Patients treated with CZP plus MTX also reported significant improvements in global assessment of disease activity and physical function, as well as relief of pain and fatigue, as early as week 1 of treatment. Although there was a small decrease in the percentage of patients reporting clinically meaningful reductions in fatigue from week 4 to week 52, this is likely because of protocol-mandated withdrawal at week 16 for failure to achieve ACR20 responses at weeks 12 and/or 14, as well as imputation of withdrawn subjects with the conservative approach of non-responders after week 16. Reductions in fatigue and all other PROs with CZP plus MTX remained highly significant throughout the trial, with approximately 50% of patients reporting clinically meaningful reductions by week 52. In general, the effect of CZP on the patient-reported outcomes described herein are comparable with those reported with other TNF inhibitors in clinical studies [31
] as well as in studies in clinical practice [19
]. However, the rapid improvements in patient-reported outcomes in CZP-treated patients, particularly those reflecting improved mental health, which have not previously been observed, are a particularly interesting characteristic of this new anti-TNF.
Patient's daily burden of disease and their poor HRQoL directly limit their everyday activities as well as productivity at work and within the home with negative consequences for society. Results from the RAPID 1 trial have demonstrated that CZP treatment improves productivity at work and at home, including fewer number of days lost engaging in family, social and leisure activities [44
]. Furthermore, a post hoc
analysis demonstrated that these improvements in productivity were closely reflected by similar changes in pain, physical function and fatigue (unpublished observations).
The data presented in this paper demonstrate that the CZP-treated patients experience early improvements in all patient-reported outcomes over PBO. In addition, there have been data suggesting that rapid improvements in disease activity are associated with better long-term outcomes [45
]. Patients have a greater chance of avoiding long-term disability, allowing them to regain their normal levels of physical, emotional and social participation and greatly improving overall HRQoL.

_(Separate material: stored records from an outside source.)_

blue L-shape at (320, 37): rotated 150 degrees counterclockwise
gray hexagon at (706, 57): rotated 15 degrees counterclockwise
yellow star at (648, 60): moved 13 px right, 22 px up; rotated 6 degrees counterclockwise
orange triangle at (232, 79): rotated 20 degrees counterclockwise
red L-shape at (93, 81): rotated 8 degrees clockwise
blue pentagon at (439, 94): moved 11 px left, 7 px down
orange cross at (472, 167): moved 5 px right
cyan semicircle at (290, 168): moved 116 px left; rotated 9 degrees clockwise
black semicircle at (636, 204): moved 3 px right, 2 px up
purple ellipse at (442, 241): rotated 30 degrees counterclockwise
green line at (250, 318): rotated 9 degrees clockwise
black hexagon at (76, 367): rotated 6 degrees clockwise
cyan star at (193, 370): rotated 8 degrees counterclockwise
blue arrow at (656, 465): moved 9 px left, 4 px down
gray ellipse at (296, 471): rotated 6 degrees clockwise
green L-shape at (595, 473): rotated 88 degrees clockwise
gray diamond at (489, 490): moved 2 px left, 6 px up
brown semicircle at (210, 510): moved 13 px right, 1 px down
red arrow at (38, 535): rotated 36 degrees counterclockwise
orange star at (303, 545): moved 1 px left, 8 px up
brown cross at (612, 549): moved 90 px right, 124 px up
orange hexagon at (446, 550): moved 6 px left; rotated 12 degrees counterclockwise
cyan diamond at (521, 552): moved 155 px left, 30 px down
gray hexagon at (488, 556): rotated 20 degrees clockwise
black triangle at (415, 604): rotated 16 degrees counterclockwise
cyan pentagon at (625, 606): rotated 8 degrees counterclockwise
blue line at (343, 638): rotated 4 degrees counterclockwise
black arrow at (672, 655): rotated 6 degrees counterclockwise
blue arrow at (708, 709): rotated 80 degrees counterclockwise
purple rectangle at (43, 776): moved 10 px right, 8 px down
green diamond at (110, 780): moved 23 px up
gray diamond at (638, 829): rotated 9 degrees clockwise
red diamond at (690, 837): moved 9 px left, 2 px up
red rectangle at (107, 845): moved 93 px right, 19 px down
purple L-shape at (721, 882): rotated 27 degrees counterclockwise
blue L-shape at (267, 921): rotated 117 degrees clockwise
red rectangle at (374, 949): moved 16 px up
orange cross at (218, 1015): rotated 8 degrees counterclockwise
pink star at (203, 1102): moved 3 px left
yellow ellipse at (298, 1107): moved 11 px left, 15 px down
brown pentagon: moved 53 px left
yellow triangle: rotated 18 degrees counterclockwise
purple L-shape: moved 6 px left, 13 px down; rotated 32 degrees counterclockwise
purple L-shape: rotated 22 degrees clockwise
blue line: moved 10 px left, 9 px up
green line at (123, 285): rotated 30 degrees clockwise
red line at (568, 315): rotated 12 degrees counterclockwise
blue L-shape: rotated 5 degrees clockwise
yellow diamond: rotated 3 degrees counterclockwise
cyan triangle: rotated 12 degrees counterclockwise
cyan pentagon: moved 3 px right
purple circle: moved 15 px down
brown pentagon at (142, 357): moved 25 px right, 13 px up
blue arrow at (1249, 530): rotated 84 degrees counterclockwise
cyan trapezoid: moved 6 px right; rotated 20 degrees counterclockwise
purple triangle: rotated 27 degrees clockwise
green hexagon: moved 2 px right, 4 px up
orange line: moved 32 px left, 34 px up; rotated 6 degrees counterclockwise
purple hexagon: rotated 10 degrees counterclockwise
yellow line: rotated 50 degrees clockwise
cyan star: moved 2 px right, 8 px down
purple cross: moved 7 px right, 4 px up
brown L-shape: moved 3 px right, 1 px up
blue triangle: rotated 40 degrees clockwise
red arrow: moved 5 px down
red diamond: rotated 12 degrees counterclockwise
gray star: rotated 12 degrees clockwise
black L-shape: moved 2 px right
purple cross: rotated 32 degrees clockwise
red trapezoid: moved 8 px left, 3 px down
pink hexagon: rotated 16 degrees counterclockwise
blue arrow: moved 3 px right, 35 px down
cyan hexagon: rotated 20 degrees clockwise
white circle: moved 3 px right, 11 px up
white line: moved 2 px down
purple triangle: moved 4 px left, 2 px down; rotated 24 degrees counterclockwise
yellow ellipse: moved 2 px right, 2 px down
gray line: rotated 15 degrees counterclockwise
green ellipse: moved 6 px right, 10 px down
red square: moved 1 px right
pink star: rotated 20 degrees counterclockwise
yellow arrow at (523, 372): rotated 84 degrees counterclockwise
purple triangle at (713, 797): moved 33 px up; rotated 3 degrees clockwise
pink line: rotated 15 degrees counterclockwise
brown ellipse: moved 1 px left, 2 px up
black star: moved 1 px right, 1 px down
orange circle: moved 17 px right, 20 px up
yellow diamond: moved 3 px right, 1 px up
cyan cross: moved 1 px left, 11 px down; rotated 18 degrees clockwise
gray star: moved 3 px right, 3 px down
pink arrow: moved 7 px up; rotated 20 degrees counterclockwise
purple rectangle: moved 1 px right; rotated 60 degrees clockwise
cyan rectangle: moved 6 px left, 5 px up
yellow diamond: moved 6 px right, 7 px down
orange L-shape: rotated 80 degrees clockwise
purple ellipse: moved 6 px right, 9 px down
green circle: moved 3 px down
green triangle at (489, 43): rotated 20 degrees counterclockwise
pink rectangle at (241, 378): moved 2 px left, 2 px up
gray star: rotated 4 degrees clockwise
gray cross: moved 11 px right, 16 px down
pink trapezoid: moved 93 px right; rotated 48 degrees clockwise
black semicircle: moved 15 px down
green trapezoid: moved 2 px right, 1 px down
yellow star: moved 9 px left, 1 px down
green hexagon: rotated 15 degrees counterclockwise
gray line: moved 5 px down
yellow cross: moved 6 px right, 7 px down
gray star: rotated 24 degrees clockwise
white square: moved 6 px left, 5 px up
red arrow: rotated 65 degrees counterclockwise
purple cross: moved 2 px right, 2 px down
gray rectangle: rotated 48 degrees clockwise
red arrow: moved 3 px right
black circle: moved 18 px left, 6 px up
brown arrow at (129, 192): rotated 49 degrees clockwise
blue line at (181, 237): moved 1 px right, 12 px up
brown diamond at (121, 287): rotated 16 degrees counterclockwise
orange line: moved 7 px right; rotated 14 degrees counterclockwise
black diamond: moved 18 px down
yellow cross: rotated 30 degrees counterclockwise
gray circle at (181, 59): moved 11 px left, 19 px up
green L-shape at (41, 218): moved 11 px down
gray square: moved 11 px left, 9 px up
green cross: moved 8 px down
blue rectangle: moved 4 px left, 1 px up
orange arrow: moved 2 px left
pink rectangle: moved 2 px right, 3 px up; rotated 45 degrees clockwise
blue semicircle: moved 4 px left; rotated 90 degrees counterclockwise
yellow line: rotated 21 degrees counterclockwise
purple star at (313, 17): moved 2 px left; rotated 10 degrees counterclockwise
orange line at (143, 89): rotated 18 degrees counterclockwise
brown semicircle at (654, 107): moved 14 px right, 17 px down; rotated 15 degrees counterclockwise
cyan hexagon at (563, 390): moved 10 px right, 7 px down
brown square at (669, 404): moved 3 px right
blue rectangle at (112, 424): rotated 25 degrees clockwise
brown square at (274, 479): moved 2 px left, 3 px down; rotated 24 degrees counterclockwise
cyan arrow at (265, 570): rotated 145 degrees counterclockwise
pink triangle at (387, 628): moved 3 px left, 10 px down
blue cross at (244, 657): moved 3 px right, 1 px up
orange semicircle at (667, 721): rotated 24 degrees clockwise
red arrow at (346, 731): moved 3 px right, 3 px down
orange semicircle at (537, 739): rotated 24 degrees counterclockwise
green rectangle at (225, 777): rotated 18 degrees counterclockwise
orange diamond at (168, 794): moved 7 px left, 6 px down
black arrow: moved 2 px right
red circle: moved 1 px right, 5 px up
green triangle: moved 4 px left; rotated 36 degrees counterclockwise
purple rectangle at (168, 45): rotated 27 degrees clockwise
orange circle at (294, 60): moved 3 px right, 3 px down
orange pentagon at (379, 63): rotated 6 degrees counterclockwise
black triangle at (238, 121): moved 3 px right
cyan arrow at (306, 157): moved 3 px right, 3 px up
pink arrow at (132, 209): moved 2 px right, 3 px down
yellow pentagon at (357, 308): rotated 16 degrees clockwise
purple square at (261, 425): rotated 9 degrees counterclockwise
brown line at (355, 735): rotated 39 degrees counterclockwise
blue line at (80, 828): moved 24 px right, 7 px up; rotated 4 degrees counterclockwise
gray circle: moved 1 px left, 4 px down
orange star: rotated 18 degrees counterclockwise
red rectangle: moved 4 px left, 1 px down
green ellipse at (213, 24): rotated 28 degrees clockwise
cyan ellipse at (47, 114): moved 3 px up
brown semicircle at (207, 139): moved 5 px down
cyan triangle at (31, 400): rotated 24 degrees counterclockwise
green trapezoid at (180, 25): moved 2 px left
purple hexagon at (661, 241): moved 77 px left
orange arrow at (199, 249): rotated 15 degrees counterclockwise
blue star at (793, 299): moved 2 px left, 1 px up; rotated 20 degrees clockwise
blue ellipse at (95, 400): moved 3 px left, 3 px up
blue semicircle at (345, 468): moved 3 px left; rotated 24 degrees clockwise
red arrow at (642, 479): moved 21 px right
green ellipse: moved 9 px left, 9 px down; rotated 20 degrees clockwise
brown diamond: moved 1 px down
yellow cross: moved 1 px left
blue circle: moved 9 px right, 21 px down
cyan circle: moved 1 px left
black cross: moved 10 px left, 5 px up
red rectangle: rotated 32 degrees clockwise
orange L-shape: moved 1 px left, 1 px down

Previously reported results from the RAPID 1 trial have demonstrated that treatment with CZP plus MTX rapidly and significantly reduces disease activity (as assessed by DAS28 scores) and improves the clinical signs and symptoms of RA (as assessed by ACR20 response rates) [15
]. The improvements in patient-reported outcomes following CZP treatment reported herein thus support and complement these previously reported clinical improvements. In addition, the analyses correlating responses as assessed by improvements in PROs with clinical (ACR and DAS) responses demonstrate that patient-reported outcomes correlate well with physician-reported, clinical indices. Not surprisingly, because the HAQ-DI and pain are components of the ACR20 response rate criteria, physical function and pain were highly correlated with ACR20 response rates. In contrast, changes in SF-36 PCS and MCS scores had the lowest correlation with ACR20 and DAS responses. These results illustrated that although clinical measures and PROs are generally well correlated, assessment of only clinical measures does not capture all aspects of RA and its impact on patients' physical and mental health. Assessment of both clinical (physician-reported) and patient-reported outcomes is thus necessary to fully elucidate treatment benefit.